Um den erforderlichen örtlichen, zeitlichen und ursächlichen Zusammenhang des Unfalls des Kl mit seiner selbständigen Erwerbstätigkeit als Campingplatzbetreiber beurteilen zu können, bedarf es nach den dargestellten Grundsätzen ergänzender Feststellungen, aus denen sich ergibt, ob das Schneeschaufeln – auch unter Berücksichtigung des Umstands, dass es sich auch um das private Wohnhaus des Kl handelte – im dargestellten subjektiven und objektiven Zusammenhang mit seiner Tätigkeit als Campingplatzbetreiber stand und als Ausübung oder Ausfluss dieser Erwerbstätigkeit angesehen werden kann.
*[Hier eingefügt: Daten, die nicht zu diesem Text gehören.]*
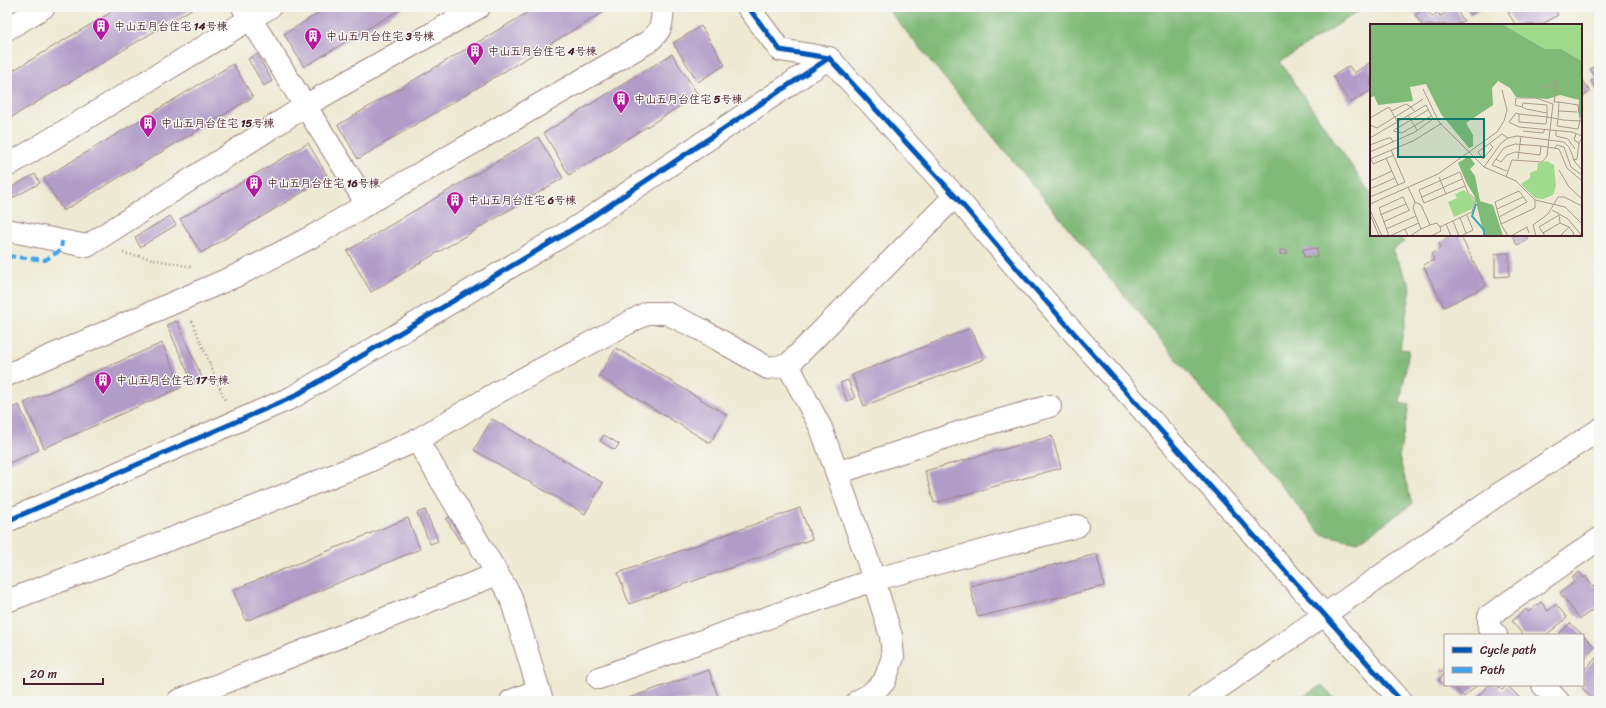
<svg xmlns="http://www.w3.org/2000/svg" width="1606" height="708" font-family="Sriracha,'Klee One',sans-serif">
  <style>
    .forest { fill: #80ba78; stroke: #656c52 }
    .building { fill: #b19cc8 }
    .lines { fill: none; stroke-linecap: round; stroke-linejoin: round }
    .minor-casing { stroke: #9c847e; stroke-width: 24 }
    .path { stroke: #9c847e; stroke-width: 2.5; stroke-dasharray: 1 3; stroke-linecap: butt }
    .minor { stroke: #fff; stroke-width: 22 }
    .quiet { stroke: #40a2eb; stroke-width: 4; stroke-dasharray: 8 4; stroke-linecap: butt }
    .cycleway-casing { stroke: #f6f6f2; stroke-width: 8 }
    .cycleway { stroke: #0057b8; stroke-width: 5 }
    .labels { text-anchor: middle; stroke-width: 3; stroke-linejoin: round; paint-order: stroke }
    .poi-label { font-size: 11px; font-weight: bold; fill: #4a1f2b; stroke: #f6f6f2; text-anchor: start }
    .inset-river { fill: none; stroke: #3cabb9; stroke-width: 2 }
    .inset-road { fill: none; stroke: #ac988f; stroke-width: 1 }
    .view { fill: #0f766e; fill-opacity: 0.15; stroke: #0f766e; stroke-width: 2 }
    .inset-edge { fill: none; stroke: #4a1f2b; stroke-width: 2 }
  </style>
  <rect width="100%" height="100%" fill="#f6f6f2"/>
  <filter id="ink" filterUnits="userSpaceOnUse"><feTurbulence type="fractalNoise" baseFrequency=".025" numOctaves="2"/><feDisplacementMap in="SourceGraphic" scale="8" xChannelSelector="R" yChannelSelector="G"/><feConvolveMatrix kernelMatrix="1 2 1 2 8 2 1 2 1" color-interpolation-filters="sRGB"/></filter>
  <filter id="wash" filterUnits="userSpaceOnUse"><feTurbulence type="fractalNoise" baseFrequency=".012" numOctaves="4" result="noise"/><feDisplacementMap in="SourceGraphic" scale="16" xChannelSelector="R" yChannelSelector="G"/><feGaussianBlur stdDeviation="0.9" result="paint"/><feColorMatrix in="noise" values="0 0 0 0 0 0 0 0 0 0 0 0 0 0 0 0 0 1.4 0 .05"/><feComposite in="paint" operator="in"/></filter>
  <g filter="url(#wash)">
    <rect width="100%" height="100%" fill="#ede9d2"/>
    <g class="forest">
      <polygon points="886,7 1365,7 1280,62 1371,194 1371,235 1399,235 1404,242 1392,250 1411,288 1400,349 1409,350 1400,403 1409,405 1399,457 1412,504 1358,542 1321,534"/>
      <polygon points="1322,685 1336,701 1296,701"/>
    </g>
    <g id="blocks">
      <g class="building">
        <polygon points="120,7 195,7 7,120 7,74"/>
        <polygon points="329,7 404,7 304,67 284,34"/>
        <polygon points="537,7 612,7 358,159 338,125"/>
        <polygon points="1454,7 1464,21 1457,25 1422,25 1415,15 1426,8 1432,17 1438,12 1440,16"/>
        <polygon points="1465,7 1483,7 1470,15"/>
        <polygon points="1518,7 1553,7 1558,15 1541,25 1516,25 1508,13"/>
        <polygon points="701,26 725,65 698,82 673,43"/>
        <polygon points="257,54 272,81 264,86 248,59"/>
        <polygon points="672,54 698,95 569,175 544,133"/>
        <polygon points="1371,62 1371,90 1350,103 1333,76 1349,66 1354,73"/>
        <polygon points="233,64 253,97 63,211 44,178"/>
        <polygon points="1599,64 1599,90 1597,91 1591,81 1596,78 1590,69"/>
        <polygon points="1581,77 1590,92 1581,98"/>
        <polygon points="538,137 563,178 371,292 347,251"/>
        <polygon points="308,143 328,177 201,253 180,219"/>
        <polygon points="35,174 40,183 7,201 7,190"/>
        <polygon points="170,216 176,225 140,247 135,237"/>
        <polygon points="1454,235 1460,235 1486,286 1444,307 1423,265 1434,260 1431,254 1441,248 1439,243"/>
        <polygon points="1512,235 1526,235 1528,240 1517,245"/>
        <polygon points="1317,248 1317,256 1304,257 1303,249"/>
        <rect x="1280" y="250" width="7" height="4"/>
        <polygon points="1509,253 1509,276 1495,277 1495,254"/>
        <polygon points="177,321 203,380 193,384 167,325"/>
        <polygon points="971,328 984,359 864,406 852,375"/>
        <polygon points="162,343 182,387 44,448 24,403"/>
        <polygon points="616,348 727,415 710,443 599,376"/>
        <polygon points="848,380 855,398 847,401 840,383"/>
        <polygon points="19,405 39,450 7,464 7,410"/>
        <polygon points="492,419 603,483 585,514 474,450"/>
        <polygon points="604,435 619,444 615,450 600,441"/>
        <polygon points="1052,436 1061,468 934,503 925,471"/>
        <polygon points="800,508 812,539 629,604 618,573"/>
        <polygon points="425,510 438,541 430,544 417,513"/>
        <polygon points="451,516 466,540 461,543 446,519"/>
        <polygon points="408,518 420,549 246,621 233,590"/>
        <polygon points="1097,554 1104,586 978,617 970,586"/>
        <polygon points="1579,572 1584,578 1585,576 1593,587 1599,582 1599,605 1580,619 1560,593 1575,581 1572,578"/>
        <polygon points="1541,602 1548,611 1556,604 1567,618 1546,635 1523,635 1512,621 1526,609 1528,612"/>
        <polygon points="1570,623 1583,635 1558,635"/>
        <polygon points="1583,635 1595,647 1583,661"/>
        <polygon points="1599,655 1599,695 1594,700 1582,688 1584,685 1583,684 1583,671"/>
        <polygon points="1445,667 1445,685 1447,685 1445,687 1439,680 1444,674 1441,671"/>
        <polygon points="709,670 719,700 620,701"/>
        <polygon points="1452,685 1477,685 1464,697"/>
        <polygon points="1489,685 1497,685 1502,690 1507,685 1520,698 1517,701 1473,701"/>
      </g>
    </g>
  </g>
  <g filter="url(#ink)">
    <use href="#blocks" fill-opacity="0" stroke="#9c847e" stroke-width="1"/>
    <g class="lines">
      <g class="minor-casing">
        <g id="minor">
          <polyline points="243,7 367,204"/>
          <polyline points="748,7 780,50 829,58 955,196 1019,271 1401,701"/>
          <polyline points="7,29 44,7"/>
          <polyline points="7,166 270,7"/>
          <polyline points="7,230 87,246 305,106 479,7"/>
          <polyline points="788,365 821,428 868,561 891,636 893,657 884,682 869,695 858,701"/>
          <path d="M7,375l233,-101 75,-39 52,-31 281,-162c14,-11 14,-18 15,-35"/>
          <polyline points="417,440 510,595 542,701"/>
          <polyline points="837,473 976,427 1050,406"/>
          <polyline points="7,521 293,397 580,225 829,58"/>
          <polyline points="7,601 255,507 367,462 417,440 500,391 647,313 666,313 700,329 768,368 788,365 955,196"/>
          <polyline points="1496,635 1489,628 1489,616 1599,539"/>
          <polyline points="599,678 873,580 1077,526"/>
          <polyline points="1543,685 1558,701"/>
          <polyline points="178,701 497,574"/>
          <polyline points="511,701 539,690"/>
          <polyline points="1200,701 1496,496 1599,430"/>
        </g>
      </g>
      <g class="path">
        <polyline points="123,253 192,267"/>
        <polyline points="192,321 225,400"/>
      </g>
      <use href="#minor" class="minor"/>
      <polyline class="quiet" points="7,256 45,260 61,250 62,241"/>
      <g class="cycleway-casing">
        <g id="cycleway">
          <polyline points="748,7 780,50 829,58 955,196 1019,271 1401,701"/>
          <polyline points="7,521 293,397 580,225 829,58"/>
        </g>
      </g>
      <use href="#cycleway" class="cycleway"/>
    </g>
  </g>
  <defs>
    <g id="building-pin" transform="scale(0.9)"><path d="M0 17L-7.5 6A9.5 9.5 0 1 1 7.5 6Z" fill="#b5179e" stroke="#f6f6f2"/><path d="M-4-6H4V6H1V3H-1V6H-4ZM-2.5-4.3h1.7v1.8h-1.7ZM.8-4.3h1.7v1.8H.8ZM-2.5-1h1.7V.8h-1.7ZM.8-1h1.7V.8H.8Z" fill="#fff"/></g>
  </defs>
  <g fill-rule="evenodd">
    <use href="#building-pin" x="101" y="26"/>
    <use href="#building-pin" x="313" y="36"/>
    <use href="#building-pin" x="475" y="51"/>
    <use href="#building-pin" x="621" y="99"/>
    <use href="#building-pin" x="148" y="123"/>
    <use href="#building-pin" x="254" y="183"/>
    <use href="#building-pin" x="455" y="200"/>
    <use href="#building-pin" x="103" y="380"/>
  </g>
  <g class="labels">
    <g class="poi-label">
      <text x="114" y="30">中山五月台住宅 14号棟</text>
      <text x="326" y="40">中山五月台住宅 3号棟</text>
      <text x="488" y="55">中山五月台住宅 4号棟</text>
      <text x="634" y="103">中山五月台住宅 5号棟</text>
      <text x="161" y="127">中山五月台住宅 15号棟</text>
      <text x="267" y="187">中山五月台住宅 16号棟</text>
      <text x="468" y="204">中山五月台住宅 6号棟</text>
      <text x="116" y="384">中山五月台住宅 17号棟</text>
    </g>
  </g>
  <g transform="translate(1370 24)">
    <rect width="212" height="212" fill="#ede9d2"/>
    <path d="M132,0h80v37l-21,-12h-16zM177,137l7,4 2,21 -3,9 -10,4 -8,-1 -14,-14 9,-6v-5l7,-3 1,-7zM94,166l11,11 -3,8 -18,8 -6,-15 9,-4 -2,-4z" fill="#a0da8d"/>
    <path d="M0,0h132l43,25h16l21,12v60l-4,-10 1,-11 -19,-5 -12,4 -32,-2 -6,-9 -12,-7 -6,7 1,17 -27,18 7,12v11l-4,2 -28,-34 -15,-30 -16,3 3,14 -35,4 -4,-9 -4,2zM99,132l6,8 -5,5 5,7 5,25 13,4 10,31h-19l-9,-39 -8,-13 -9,-21z" fill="#80ba78"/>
    <path class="inset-river" d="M106,180l-4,12 12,14v6"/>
    <path class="inset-road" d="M169,60l7,4 12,-9 -4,23h5M53,65l16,33 45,45 32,14 19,19 30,7 17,17M153,79l24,2v8l-21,-4 -4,-2zM21,87l15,-7 5,3 12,-8M189,87l18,1M177,89v4l11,2 1,-17 19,3 2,14v2l-2,8 -21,-3 1,-7 5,1 17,1h2M149,90v8l27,2 1,-7 -28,-3 -3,-1 -7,9 10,5 53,5 10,4M38,91l9,15M0,94l19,-11 8,14M0,101l7,3 34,-21 3,4M24,106l34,-20M23,107l9,2 29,-17M153,107l20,2 2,-4M186,107v5l12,3 7,10M206,110l-2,6 5,3M0,114l56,-33 7,14 -18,13 -45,20M120,120l3,3 -10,12 -5,-7 24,-18 6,4M0,121l18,-7h3l2,4M171,122l18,3 8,19 15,13M185,124l2,-3 7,2 7,20 11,8M16,134l12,27M0,135l43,-18 29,-18M1,135l2,5 21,-9M126,135l5,3 6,-7 8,-3 25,3 1,-9 -26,-2 -9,3 -3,2 -7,10 -4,6 15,6M148,135l3,-23M203,136l4,-1 2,-16 3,-5M114,143l17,-24 7,-5 9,-2 47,6 5,5 6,15 7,8M189,146l10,17 13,12M69,153l7,17M136,153l6,-17 30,2 5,-6 6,-52 -17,-6h-20l-1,7 7,2M0,157l22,-10M38,163l7,15 6,3 9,20 7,-2 3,4 32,-15 4,-12 -8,-7 -8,-21 -41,18 5,13 41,-17M0,165l25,-11M0,173l35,-15 -14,-32M52,173l40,-18M45,178l-2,6 8,21 9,-4M0,180l68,-30 59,-42 7,-11 3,-11 -5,-20M127,185l26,-12M0,186l12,26M182,186l16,9 14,17M0,190l9,22M10,191l26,-11M129,193l28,-15 -8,-11 -24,11 4,15 2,7 7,12M90,194l6,15M83,197l6,15M13,198l27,-12M190,199l9,4 5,7 -2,2M76,200l5,12M131,200l34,-16v-8M16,205l30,-13M35,205l14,-6M173,209l17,-10 -1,-8M19,212l-10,-28 24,-11 6,13M20,212l15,-7 3,7M40,212l11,-7M61,212l10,-5 -1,-4M91,212l12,-6 -6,-15M141,212l16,-9 2,6M166,212l-3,-11 15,-11 10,-17h6l18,9M175,212l-6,-9 20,-12M190,212l9,-9"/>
    <path class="view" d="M28,95h86v38h-86z"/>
    <rect width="212" height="212" class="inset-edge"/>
  </g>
  <rect width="1606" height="708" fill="none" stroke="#f6f6f2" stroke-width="24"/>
  <rect x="1444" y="634" width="140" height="52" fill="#f6f6f2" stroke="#b1a0a2"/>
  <rect x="1452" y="647" width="20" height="6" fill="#0057b8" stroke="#b1a0a2"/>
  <text x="1480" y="654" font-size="12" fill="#4a1f2b">Cycle path</text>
  <rect x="1452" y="667" width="20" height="6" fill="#40a2eb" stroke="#b1a0a2"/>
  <text x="1480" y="674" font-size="12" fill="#4a1f2b">Path</text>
  <path d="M24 678v6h79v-6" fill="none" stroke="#4a1f2b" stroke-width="2"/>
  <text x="30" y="678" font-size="12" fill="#4a1f2b" stroke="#f6f6f2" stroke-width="3" paint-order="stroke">20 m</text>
</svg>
Damit stellt der OGH klar, dass eine Betriebsrente der SVS (für einen Arbeitsunfall von LandwirtInnen) und eine Versehrtenrente unterschiedliche Begehren darstellen und es offenbar zwei Renten für ein und denselben Unfall geben kann. Dennoch hat das Höchstgericht möglicherweise eine kluge Hintertür offen gelassen: Der Hinweis auf die noch nicht festgestellte Bemessungsgrundlage für die Nicht-BSVG- Leistung könnte in Fällen jedenfalls ab 1.1.2020 Ansatzpunkt für eine SVS internen (nämlich zwischen ASVGund BSVG-Versichertengemeinschaften) durchzuführenden Günstigkeitsvergleich führen. Damit wäre die Entscheidung verbunden, nach welchem Sozialversicherungsgesetz welche Leistung gebühre. Denn abgesehen von der Überschrift zielen §§ 203 ASVG und 149d BSVG wohl auf den gleichen Regelungsinhalt, den Unfall aus Erwerbstätigkeit, ab. Insofern könnte auch der Gesetzgeber gefordert sein klarzustellen, ob mehrere Erwerbsverhältnisse auch mehrere Leistungen der UV generieren können.